*** Begin section ***

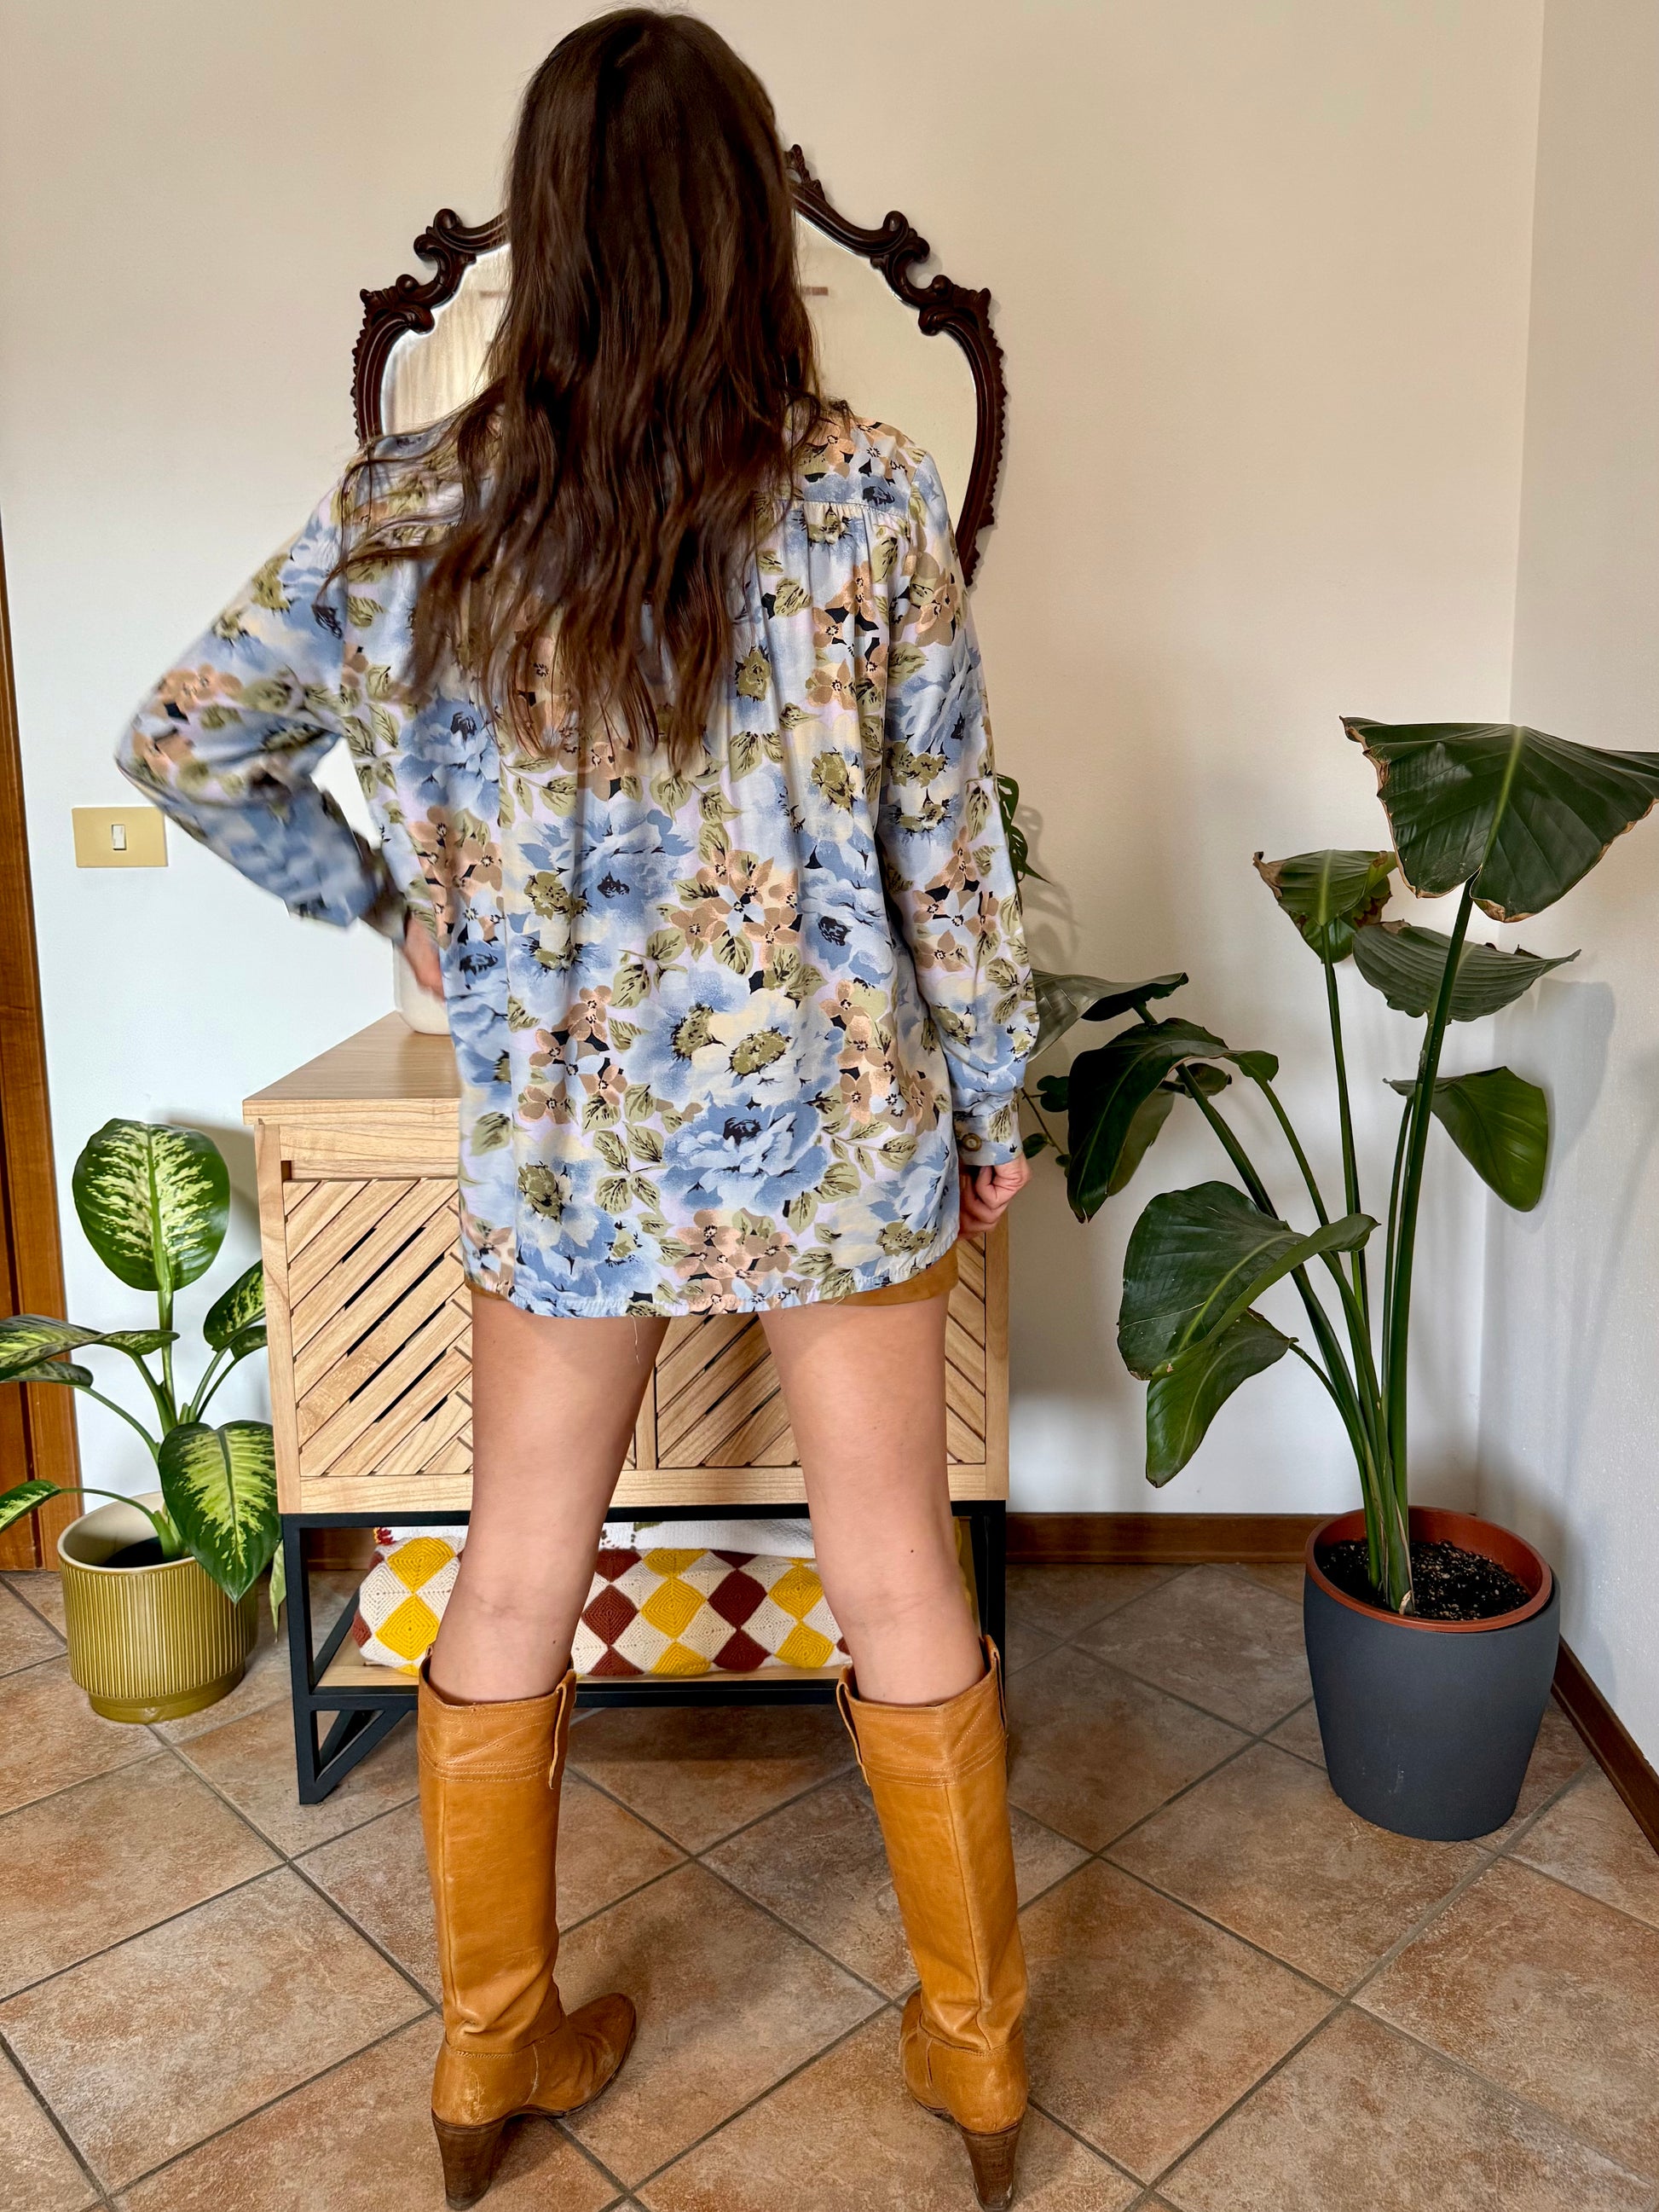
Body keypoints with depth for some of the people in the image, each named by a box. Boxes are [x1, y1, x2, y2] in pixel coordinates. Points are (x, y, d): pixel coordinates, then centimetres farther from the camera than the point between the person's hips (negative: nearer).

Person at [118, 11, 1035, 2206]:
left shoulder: (415, 506, -4)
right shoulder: (870, 493, -9)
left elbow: (187, 742, 5)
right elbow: (951, 848, -6)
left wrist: (381, 896, 16)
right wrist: (990, 1105, 6)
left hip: (558, 1131, 1)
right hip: (839, 1118, 0)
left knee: (514, 1586, 18)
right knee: (900, 1581, 14)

*** End section ***

▶ WORK INSTRUCTIONS: Everything in the listing must be copied exactly except the pictures.

▶ ANSWER:
Body keypoints with depth for some of the people in the image, each named by a box. Boxes are [x1, y1, x2, y2] in pixel coordinates. Points are (x, y, d): pixel coordinates, then centimetres farther from the camera than the point between the person's hips (negative: nearer).

Person at [118, 11, 1035, 2206]:
left shoulder: (415, 506, -4)
right shoulder: (870, 493, -9)
left elbow: (187, 742, 5)
right elbow: (951, 848, -6)
left wrist: (381, 896, 16)
right wrist: (990, 1105, 6)
left hip: (558, 1131, 1)
right hip: (839, 1118, 0)
left knee: (514, 1586, 18)
right knee: (900, 1581, 14)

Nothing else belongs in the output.